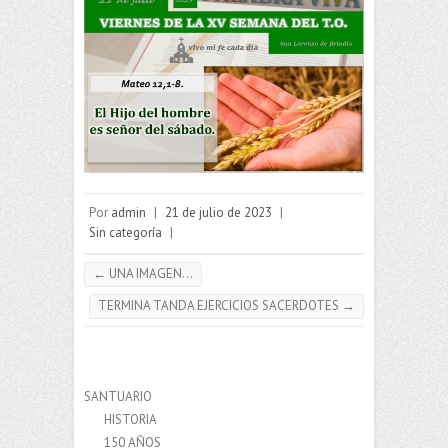
Por
admin
|
21 de julio de 2023
|
Sin categoría
|
←
UNA IMAGEN…
TERMINA TANDA EJERCICIOS SACERDOTES
→
SANTUARIO
HISTORIA
150 AÑOS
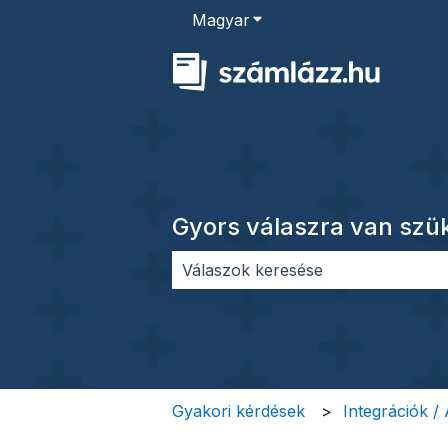
Magyar
Almenü megjelenítése for
Gyors válaszra van sz
Nincs javaslat, mert üres a keres
Gyakori kérdések
Integrációk /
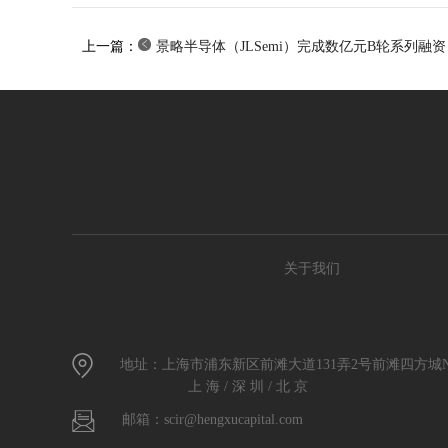
上一篇：
景略半导体（JLSemi）完成数亿元B轮系列融资
关于我们
地址：上海市浦东新区前滩大道131弄2号前滩四方城N
上 海 / 深 圳 / 北 京
邮箱：scir@hengxucapital.com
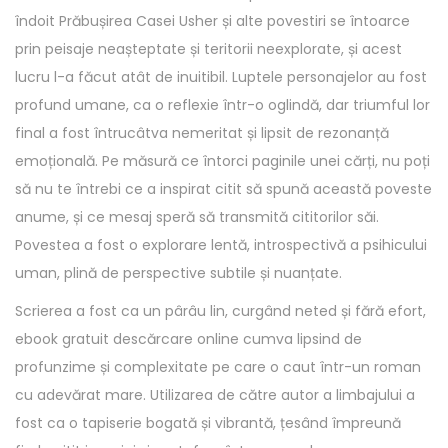
îndoit Prăbușirea Casei Usher și alte povestiri se întoarce
prin peisaje neașteptate și teritorii neexplorate, și acest
lucru l-a făcut atât de inuitibil. Luptele personajelor au fost
profund umane, ca o reflexie într-o oglindă, dar triumful lor
final a fost întrucâtva nemeritat și lipsit de rezonanță
emoțională. Pe măsură ce întorci paginile unei cărți, nu poți
să nu te întrebi ce a inspirat citit să spună această poveste
anume, și ce mesaj speră să transmită cititorilor săi.
Povestea a fost o explorare lentă, introspectivă a psihicului
uman, plină de perspective subtile și nuanțate.
Scrierea a fost ca un pârâu lin, curgând neted și fără efort,
ebook gratuit descărcare online cumva lipsind de
profunzime și complexitate pe care o caut într-un roman
cu adevărat mare. Utilizarea de către autor a limbajului a
fost ca o tapiserie bogată și vibrantă, țesând împreună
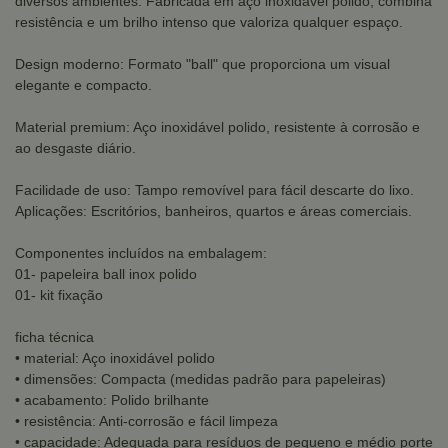
diversos ambientes. Fabricada em aço inoxidável polido, combina
resistência e um brilho intenso que valoriza qualquer espaço.
Design moderno: Formato "ball" que proporciona um visual
elegante e compacto.
Material premium: Aço inoxidável polido, resistente à corrosão e
ao desgaste diário.
Facilidade de uso: Tampo removível para fácil descarte do lixo.
Aplicações: Escritórios, banheiros, quartos e áreas comerciais.
Componentes incluídos na embalagem:
01- papeleira ball inox polido
01- kit fixação
ficha técnica
• material: Aço inoxidável polido
• dimensões: Compacta (medidas padrão para papeleiras)
• acabamento: Polido brilhante
• resistência: Anti-corrosão e fácil limpeza
• capacidade: Adequada para resíduos de pequeno e médio porte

## About this exercise:
Find every line above that contains the word "ball", and return each one.

## Solution:
Design moderno: Formato "ball" que proporciona um visual
01- papeleira ball inox polido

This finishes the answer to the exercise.